Николай и Александра, не сразу осознавшие масштаб трагедии и, вероятно, не имевшие достоверной информации от приближенных, в первые часы после катастрофы не прервали торжеств, никак не выразили соболезнования жертвам и отправились на бал к французскому посланнику Монтебелло… Это повергло в шок и друзей и врагов молодого царя.
Потом царь и царица, опомнившись, поедут по больницам навещать пострадавших, будут жертвовать им в помощь большие деньги, учредят следственную комиссию для серьезного разбирательства. Ничто уже не вернет им утерянного на Ходынке престижа. Николай Александрович столкнулся с новым для себя явлением – всеобщей ненавистью, нетерпимостью и необычно критическими настроениями…
«Ужасная катастрофа на народном празднике, с этими массовыми жертвами, опустила как бы черную вуаль на все это хорошее время. Это было такое несчастье во всех отношениях, превратившее в игру все человеческие страсти», – написала вдовствующая императрица-мать в письме сыну, великому князю Георгию.
Как ни странно, все эти события не произвели никакого особого впечатления на семейство Морозовых. Конечно, несмотря на все свои миллионы, они по рождению не принадлежали к придворным кругам и не могли претендовать на участие в государственных делах… Но Михаил Морозов, профессиональный историк, человек, считавший себя во всех смыслах неординарной личностью, проявил странное равнодушие к событиям русской истории, происходящим у него на глазах.
Михаил Абрамович поначалу вроде бы и стремился к общественной деятельности – по окончании университета он был избран в Московскую городскую думу, несколько лет был почетным мировым судьей.
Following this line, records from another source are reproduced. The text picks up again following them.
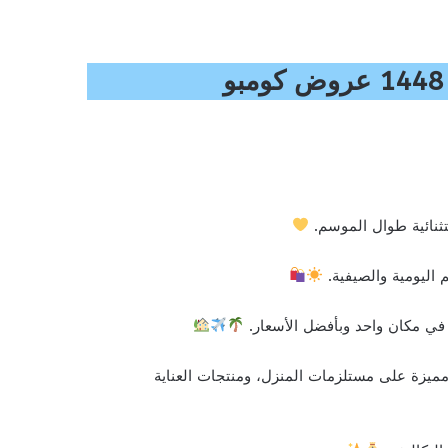
تثنائية طوال الموسم.
 اليومية والصيفية.
 في مكان واحد وبأفضل الأسعار.
ميزة على مستلزمات المنزل، ومنتجات العناية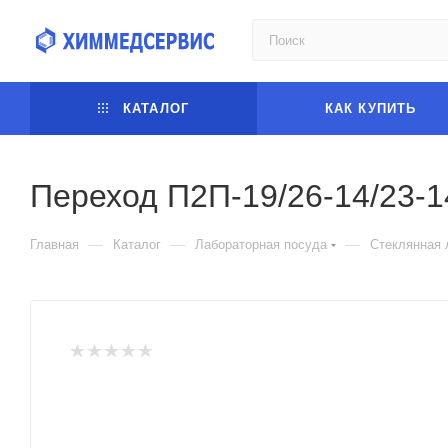
КАТАЛОГ
КАК КУПИТЬ
Переход П2П-19/26-14/23-1
—
—
—
Главная
Каталог
Лабораторная посуда
Стеклянная 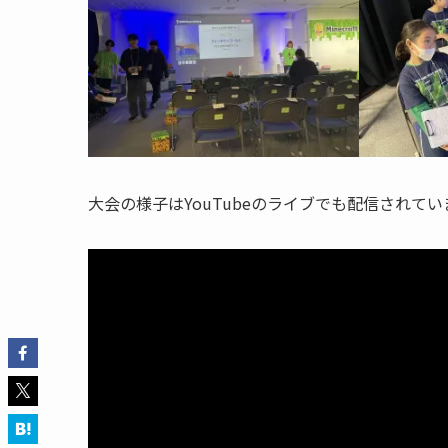
大会の様子はYouTubeのライブでも配信され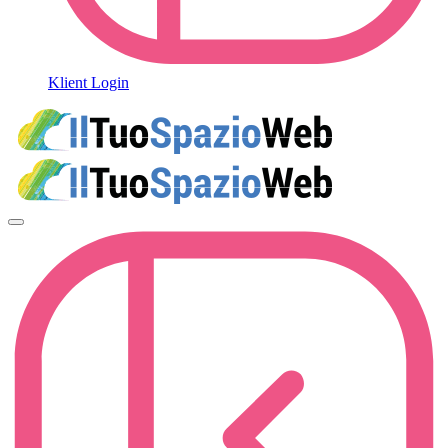
Klient Login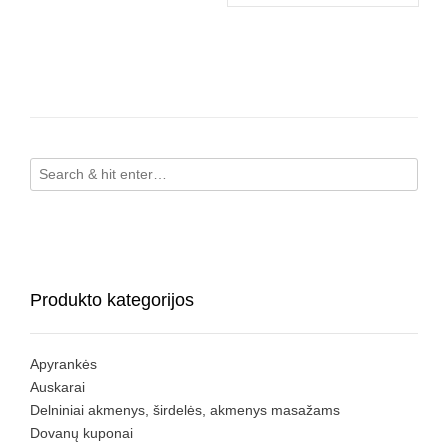
Produkto kategorijos
Apyrankės
Auskarai
Delniniai akmenys, širdelės, akmenys masažams
Dovanų kuponai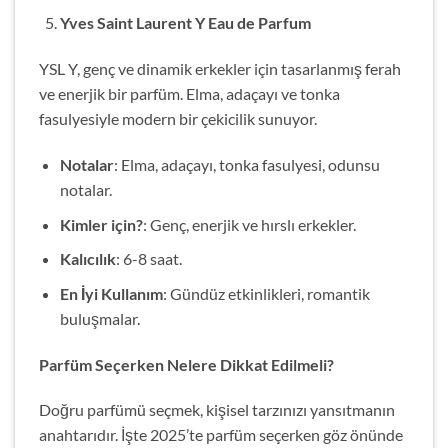
Yves Saint Laurent Y Eau de Parfum
YSL Y, genç ve dinamik erkekler için tasarlanmış ferah
ve enerjik bir parfüm. Elma, adaçayı ve tonka
fasulyesiyle modern bir çekicilik sunuyor.
Notalar
: Elma, adaçayı, tonka fasulyesi, odunsu
notalar.
Kimler için?
: Genç, enerjik ve hırslı erkekler.
Kalıcılık
: 6-8 saat.
En İyi Kullanım
: Gündüz etkinlikleri, romantik
buluşmalar.
Parfüm Seçerken Nelere Dikkat Edilmeli?
Doğru parfümü seçmek, kişisel tarzınızı yansıtmanın
anahtarıdır. İşte 2025’te parfüm seçerken göz önünde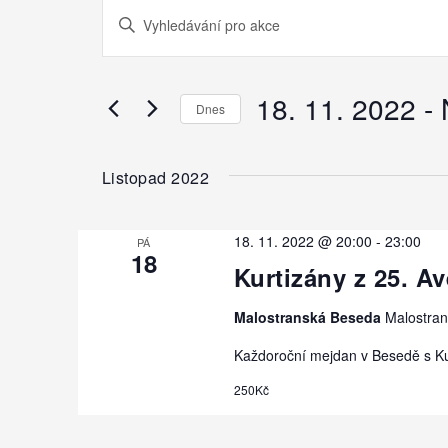
Akce
N
E
a
n
v
t
e
i
18. 11. 2022
 - 
Dnes
r
g
K
V
e
a
y
Listopad 2022
y
b
c
w
e
e
o
r
18. 11. 2022 @ 20:00
-
23:00
PÁ
18
r
t
p
Kurtizány z 25. A
d
e
r
.
d
Malostranská Beseda
Malostran
o
S
a
e
Každoroční mejdan v Besedě s Kur
t
h
a
u
250Kč
l
r
m
c
e
.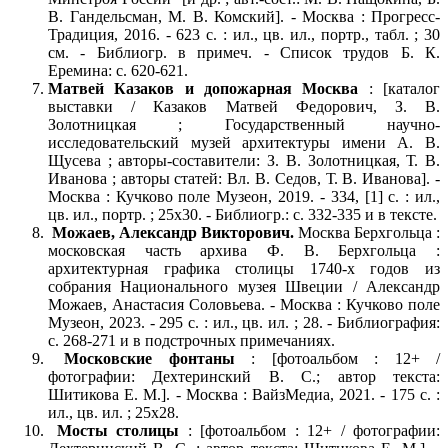
В. Гандельсман, М. В. Комский]. - Москва : Прогресс-
Традиция, 2016. - 623 с. : ил., цв. ил., портр., табл. ; 30
см. - Библиогр. в примеч. - Список трудов Б. К.
Еремина: с. 620-621.
Матвей Казаков и допожарная Москва
: [каталог
выставки / Казаков Матвей Федорович, З. В.
Золотницкая ; Государственный научно-
исследовательский музей архитектуры имени А. В.
Щусева ; авторы-составители: З. В. Золотницкая, Т. В.
Иванова ; авторы статей: Вл. В. Седов, Т. В. Иванова]. -
Москва : Кучково поле Музеон, 2019. - 334, [1] с. : ил.,
цв. ил., портр. ; 25x30. - Библиогр.: с. 332-335 и в тексте.
Можаев, Александр Викторович.
Москва Берхгольца :
московская часть архива Ф. В. Берхгольца :
архитектурная графика столицы 1740-х годов из
собрания Национального музея Швеции / Александр
Можаев, Анастасия Соловьева. - Москва : Кучково поле
Музеон, 2023. - 295 с. : ил., цв. ил. ; 28. - Библиография:
с. 268-271 и в подстрочных примечаниях.
Московские фонтаны
: [фотоальбом : 12+ /
фотографии: Дехтеринский В. С.; автор текста:
Шитикова Е. М.]. - Москва : ВайзМедиа, 2021. - 175 с. :
ил., цв. ил. ; 25х28.
Мосты столицы
: [фотоальбом : 12+ / фотографии: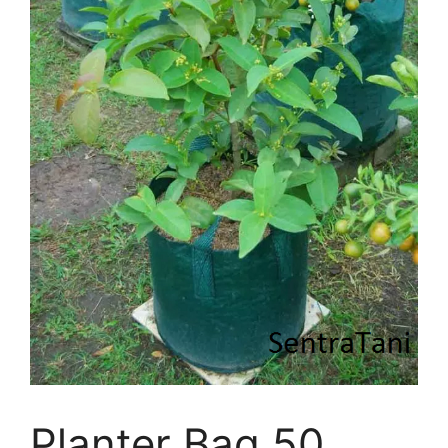
Planter Bag 50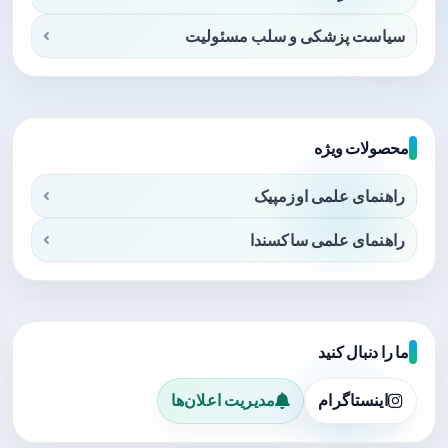
سیاست پزشکی و سلب مسئولیت
محصولات ویژه
راهنمای علمی اوزمپیک
راهنمای علمی ساکسندا
ما را دنبال کنید
اینستاگرام
مدیریت اعلان‌ها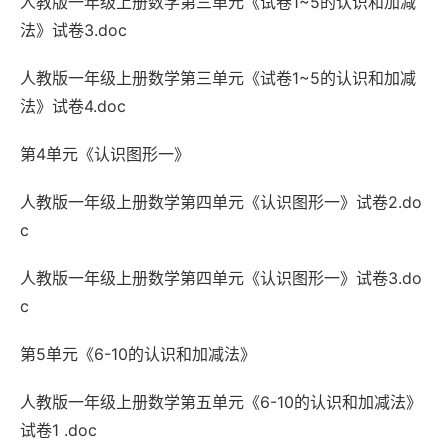
人教版一年级上册数学第三单元《试卷1~5的认识和加减
法》试卷3.doc
人教版一年级上册数学第三单元《试卷1~5的认识和加减
法》试卷4.doc
第4单元《认识图形一》
人教版一年级上册数学第四单元《认识图形一》试卷2.do
c
人教版一年级上册数学第四单元《认识图形一》试卷3.do
c
第5单元《6-10的认识和加减法》
人教版一年级上册数学第五单元《6-10的认识和加减法》
试卷1 .doc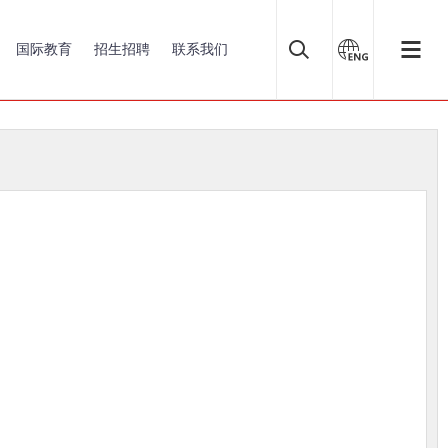
国际教育
招生招聘
联系我们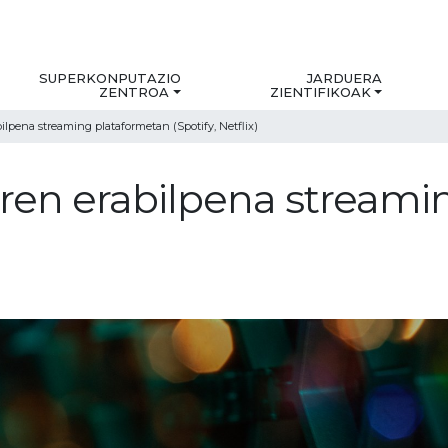
SUPERKONPUTAZIO
JARDUERA
ZENTROA
ZIENTIFIKOAK
lpena streaming plataformetan (Spotify, Netflix)
ren erabilpena streami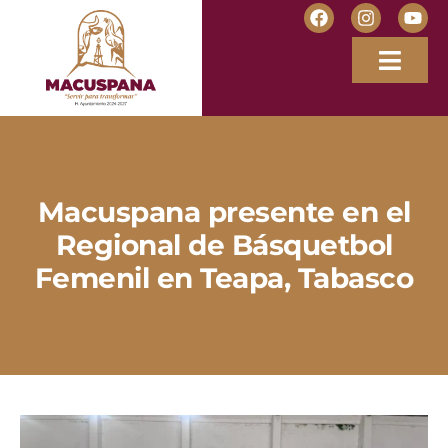
Macuspana presente en el
Regional de Básquetbol
Femenil en Teapa, Tabasco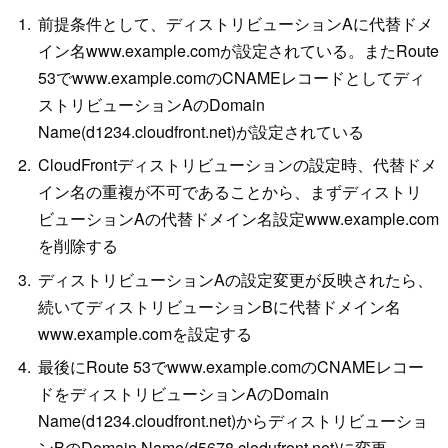
前提条件として、ディストリビューションAに代替ドメ
イン名www.example.comが設定されている。またRoute
53でwww.example.comのCNAMEレコードとしてディ
ストリビューションAのDomain
Name(d1234.cloudfront.net)が設定されている
CloudFrontディストリビューションの設定時、代替ドメ
イン名の重複が不可であることから、まずディストリ
ビューションAの代替ドメイン名設定www.example.com
を削除する
ディストリビューションAの設定変更が反映されたら、
続いてディストリビューションBに代替ドメイン名
www.example.comを設定する
最後にRoute 53でwww.example.comのCNAMEレコー
ドをディストリビューションAのDomain
Name(d1234.cloudfront.net)からディストリビューショ
ンBのDomain Name(d5678.clodufront.net)に変更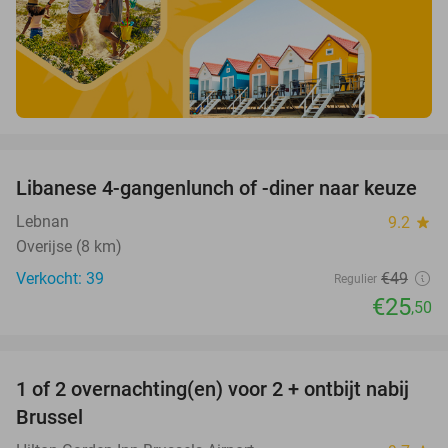
favorite_border
Libanese 4-gangenlunch of -diner naar keuze
48%
Lebnan
9.2
star
Overijse (8 km)
Verkocht: 39
€49
Regulier
€25
,50
favorite_border
1 of 2 overnachting(en) voor 2 + ontbijt nabij
25%
Brussel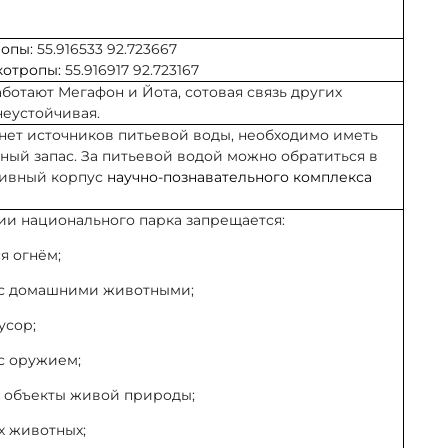
ропы:
55.916533 92.723667
котропы:
55.916917 92.723167
ботают Мегафон и Йота, сотовая связь других
неустойчивая.
 нет источников питьевой воды, необходимо иметь
ный запас. За питьевой водой можно обратиться в
ивный корпус
научно-познавательного комплекса
ии национального парка запрещается:
ся огнём;
я с домашними животными;
усор;
 с оружием;
ь объекты живой природы;
их животных;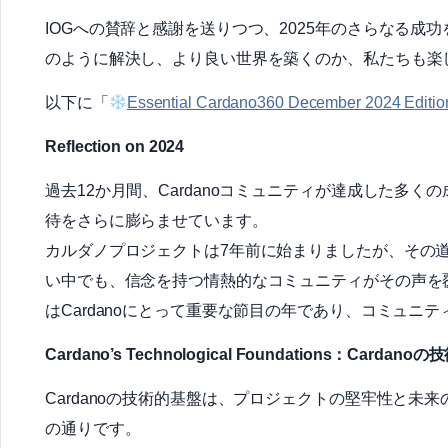
IOGへの賛辞と感謝を送りつつ、2025年のさらなる成功
のように解決し、より良い世界を築くのか、私たちも楽
以下に「
Essential Cardano360 December 2024 Editio
Reflection on 2024
過去12か月間、Cardanoコミュニティが達成した多
待をさらに膨らませています。
カルダノプロジェクトは7年前に始まりましたが、その
い中でも、信念を持つ情熱的なコミュニティがその声を覆
はCardanoにとって重要な節目の年であり、コミュ
Cardano’s Technological Foundations：Cardan
Cardanoの技術的基盤は、プロジェクトの堅牢性と
の通りです。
Однако эти не слишком высокие посты не могли удовлетворить его честолюбивую натуру. Вскоре он остыл к подобным занятиям, вышел из состава гласных думы и сложил с себя судейские полномочия. Единственным смыслом его жизни стал поиск все более изысканных эстетических впечатлений. По словам жены, «театр и живопись его окончательно захватили, и он безраздельно им предался».
Но предался он искусству как дилетант, как завсегдатай театральных премьер и вернисажей, как коллекционер, как меценат, жертвующий на художественные проекты деньги. Богатые пожертвования у него с удовольствием принимали, но по-настоящему своим в кругу московской художественной интеллигенции он так и не стал, хотя очень к этому стремился. Представители богемы, даже бывая по-свойски в его доме и получая от семейства Морозовых заказы, все равно ухитрялись сохранять дистанцию между своим кругом, кругом творческой элиты, и эксцентричным миллионером-мануфактурщиком.